After the fluorescent dye is inserted into the bloodstream, doctors can use high-tech imaging devices to view below the surface of a patient’s skin. The dye will glow under spectral imaging technology to identify anything from a burgeoning tumor to damaged blood vessels. Until now, glowing internal dyes have been made mostly from carbon nanotubes or quantum dots. Because these particles remained in the liver and the spleen for days or even months, patients were vulnerable to more internal damage than the diagnostics were worth.

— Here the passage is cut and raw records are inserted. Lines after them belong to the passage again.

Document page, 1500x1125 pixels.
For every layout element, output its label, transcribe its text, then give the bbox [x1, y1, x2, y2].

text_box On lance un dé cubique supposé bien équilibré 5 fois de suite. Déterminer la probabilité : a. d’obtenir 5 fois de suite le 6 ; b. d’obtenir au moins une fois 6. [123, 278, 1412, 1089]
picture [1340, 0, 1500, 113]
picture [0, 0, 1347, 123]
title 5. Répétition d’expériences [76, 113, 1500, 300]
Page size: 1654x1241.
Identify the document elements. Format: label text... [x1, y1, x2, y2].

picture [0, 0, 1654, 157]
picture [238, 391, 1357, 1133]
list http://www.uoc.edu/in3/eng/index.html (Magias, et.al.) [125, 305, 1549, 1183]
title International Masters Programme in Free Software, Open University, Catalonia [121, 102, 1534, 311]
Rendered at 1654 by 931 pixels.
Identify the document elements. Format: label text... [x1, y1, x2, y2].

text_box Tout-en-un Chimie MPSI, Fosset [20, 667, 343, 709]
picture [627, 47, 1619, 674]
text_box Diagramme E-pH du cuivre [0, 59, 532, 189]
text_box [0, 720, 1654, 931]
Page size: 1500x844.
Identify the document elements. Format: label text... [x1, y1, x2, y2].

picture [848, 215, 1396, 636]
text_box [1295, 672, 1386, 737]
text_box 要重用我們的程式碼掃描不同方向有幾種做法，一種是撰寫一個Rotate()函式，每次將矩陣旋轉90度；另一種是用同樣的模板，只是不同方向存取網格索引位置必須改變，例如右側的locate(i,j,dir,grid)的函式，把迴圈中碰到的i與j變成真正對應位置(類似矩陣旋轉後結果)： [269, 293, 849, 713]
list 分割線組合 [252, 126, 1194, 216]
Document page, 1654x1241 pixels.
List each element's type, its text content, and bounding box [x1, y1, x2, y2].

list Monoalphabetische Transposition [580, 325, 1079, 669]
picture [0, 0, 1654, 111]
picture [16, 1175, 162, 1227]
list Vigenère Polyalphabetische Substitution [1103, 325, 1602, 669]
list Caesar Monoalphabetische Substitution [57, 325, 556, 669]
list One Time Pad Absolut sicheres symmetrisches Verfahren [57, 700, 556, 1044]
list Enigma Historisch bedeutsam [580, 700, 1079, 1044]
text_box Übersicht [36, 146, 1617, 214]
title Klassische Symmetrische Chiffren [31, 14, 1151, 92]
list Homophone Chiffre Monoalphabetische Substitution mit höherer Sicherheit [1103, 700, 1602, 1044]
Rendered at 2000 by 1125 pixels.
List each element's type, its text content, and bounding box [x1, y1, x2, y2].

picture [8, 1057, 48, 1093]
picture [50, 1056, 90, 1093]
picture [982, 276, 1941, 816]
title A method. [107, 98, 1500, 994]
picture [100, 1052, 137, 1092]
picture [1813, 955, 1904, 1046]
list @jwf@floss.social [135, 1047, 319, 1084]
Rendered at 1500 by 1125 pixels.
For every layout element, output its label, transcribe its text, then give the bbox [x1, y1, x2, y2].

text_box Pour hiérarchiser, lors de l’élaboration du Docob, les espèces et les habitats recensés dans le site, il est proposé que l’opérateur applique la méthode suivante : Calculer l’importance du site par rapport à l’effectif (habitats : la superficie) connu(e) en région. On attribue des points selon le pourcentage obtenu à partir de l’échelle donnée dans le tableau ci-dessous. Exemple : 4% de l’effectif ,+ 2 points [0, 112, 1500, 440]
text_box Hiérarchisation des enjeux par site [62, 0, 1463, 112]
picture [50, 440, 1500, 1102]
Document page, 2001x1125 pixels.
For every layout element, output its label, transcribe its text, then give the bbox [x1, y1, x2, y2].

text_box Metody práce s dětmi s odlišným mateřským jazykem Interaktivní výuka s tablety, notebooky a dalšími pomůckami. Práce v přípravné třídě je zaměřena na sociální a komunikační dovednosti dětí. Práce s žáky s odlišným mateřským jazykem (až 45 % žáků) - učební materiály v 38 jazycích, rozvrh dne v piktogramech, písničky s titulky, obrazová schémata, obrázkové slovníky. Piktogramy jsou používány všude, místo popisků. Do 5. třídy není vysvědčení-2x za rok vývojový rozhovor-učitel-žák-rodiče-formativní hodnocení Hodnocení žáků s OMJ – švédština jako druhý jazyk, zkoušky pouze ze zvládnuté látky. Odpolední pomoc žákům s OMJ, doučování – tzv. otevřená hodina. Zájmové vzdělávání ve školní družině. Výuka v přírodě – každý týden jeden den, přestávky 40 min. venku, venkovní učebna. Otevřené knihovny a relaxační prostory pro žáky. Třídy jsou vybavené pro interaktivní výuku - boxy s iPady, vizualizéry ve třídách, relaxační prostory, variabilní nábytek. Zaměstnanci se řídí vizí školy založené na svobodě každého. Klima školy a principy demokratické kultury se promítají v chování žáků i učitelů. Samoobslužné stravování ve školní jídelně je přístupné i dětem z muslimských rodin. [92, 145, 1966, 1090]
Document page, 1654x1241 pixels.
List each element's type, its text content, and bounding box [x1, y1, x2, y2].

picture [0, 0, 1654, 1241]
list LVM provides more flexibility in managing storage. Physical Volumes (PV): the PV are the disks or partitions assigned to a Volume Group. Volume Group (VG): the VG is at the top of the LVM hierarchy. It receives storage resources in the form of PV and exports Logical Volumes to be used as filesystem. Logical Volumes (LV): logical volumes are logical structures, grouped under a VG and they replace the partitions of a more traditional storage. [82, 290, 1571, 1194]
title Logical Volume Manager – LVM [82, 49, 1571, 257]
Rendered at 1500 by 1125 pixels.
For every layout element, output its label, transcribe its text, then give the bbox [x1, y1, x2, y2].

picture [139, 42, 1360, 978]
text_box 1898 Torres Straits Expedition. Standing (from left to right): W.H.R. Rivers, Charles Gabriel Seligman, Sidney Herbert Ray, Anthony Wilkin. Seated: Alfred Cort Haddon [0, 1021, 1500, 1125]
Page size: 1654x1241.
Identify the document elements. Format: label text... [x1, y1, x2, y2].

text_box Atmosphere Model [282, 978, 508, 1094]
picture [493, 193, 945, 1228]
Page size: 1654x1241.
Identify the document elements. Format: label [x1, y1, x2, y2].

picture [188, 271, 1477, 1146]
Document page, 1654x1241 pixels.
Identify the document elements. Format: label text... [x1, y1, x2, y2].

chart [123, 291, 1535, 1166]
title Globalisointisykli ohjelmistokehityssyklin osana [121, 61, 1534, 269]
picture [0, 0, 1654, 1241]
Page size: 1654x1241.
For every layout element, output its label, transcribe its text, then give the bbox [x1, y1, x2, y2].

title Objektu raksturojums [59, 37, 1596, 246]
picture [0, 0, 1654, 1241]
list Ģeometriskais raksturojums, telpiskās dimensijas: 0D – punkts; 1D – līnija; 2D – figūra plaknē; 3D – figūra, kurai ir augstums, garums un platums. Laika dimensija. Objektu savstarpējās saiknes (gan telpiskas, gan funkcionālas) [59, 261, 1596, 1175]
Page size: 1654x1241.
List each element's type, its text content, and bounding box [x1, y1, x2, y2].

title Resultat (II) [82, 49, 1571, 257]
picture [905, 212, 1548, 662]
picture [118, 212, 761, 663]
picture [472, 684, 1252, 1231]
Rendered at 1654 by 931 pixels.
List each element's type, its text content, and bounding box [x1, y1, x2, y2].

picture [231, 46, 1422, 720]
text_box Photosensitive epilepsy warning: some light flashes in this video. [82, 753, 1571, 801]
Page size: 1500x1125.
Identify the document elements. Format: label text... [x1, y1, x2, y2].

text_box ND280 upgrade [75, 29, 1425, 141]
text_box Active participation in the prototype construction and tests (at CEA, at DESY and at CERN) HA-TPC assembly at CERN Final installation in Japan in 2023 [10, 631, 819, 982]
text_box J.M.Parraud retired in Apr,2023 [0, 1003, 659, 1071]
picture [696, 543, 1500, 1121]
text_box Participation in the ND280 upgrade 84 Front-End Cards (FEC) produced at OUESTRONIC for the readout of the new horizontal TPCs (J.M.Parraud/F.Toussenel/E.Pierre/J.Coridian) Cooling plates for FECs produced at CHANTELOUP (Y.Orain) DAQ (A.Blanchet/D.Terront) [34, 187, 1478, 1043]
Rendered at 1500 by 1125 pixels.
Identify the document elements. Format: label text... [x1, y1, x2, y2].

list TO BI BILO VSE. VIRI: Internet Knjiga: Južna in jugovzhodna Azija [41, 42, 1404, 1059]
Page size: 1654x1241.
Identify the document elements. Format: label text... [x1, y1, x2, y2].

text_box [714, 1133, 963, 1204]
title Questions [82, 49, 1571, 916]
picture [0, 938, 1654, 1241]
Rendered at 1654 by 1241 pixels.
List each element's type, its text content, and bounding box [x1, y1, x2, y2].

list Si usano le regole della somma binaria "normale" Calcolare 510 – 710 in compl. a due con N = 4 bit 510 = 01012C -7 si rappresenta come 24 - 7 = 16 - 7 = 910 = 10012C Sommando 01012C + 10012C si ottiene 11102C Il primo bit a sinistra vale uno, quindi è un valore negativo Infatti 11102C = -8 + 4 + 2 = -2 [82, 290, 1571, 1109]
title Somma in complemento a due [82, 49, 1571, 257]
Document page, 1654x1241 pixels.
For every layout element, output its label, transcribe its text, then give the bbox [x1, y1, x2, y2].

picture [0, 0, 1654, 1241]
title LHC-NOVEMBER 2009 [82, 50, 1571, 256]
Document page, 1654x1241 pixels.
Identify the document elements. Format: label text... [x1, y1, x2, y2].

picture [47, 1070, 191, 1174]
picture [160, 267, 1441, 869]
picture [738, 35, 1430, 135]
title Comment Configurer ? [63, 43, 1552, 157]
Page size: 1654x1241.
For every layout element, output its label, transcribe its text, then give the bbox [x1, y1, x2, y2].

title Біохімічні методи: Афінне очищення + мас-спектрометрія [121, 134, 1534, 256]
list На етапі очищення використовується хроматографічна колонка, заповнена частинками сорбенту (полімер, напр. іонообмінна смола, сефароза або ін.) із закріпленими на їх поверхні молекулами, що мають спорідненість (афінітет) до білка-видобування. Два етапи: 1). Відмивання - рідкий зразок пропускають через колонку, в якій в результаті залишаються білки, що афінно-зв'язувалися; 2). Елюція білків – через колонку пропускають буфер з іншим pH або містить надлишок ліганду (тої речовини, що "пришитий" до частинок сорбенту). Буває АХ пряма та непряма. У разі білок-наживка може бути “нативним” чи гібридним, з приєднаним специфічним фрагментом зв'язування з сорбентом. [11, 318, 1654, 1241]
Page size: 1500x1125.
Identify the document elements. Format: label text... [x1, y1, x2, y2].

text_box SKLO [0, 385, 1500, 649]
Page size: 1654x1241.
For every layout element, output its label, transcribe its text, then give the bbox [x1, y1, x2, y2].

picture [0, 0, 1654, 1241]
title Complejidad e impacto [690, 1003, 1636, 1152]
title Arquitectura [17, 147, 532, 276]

The Stanford team’s new dye solution contains molecular fluorescent particles that emit light within the near-infrared range of light. Technically this range is known as NIR-II, or the second near-infrared window. This specific light range is crucial to the efficacy of the dye because it means the particles produce longer wavelengths that can be viewed through many layers of tissue and skin without scattering. Stanford’s new dye enables imaging so accurate that real-time video capture is now a possibility.
“The difficulty is how to make a dye that is both fluorescent in the infrared and water soluble,” said Alex Antaris, a graduate student on the Stanford team. The most important achievement in this new fluorescent dye is its soluble quality, which allows it to be excreted from the body within 24 hours. That tacks on a whole new level of safety to the initial benefit of vastly more accurate imaging below the skin. The fluorescent dye could spark a major step forward in medical imaging, from basic diagnostics to imaging-guided surgery.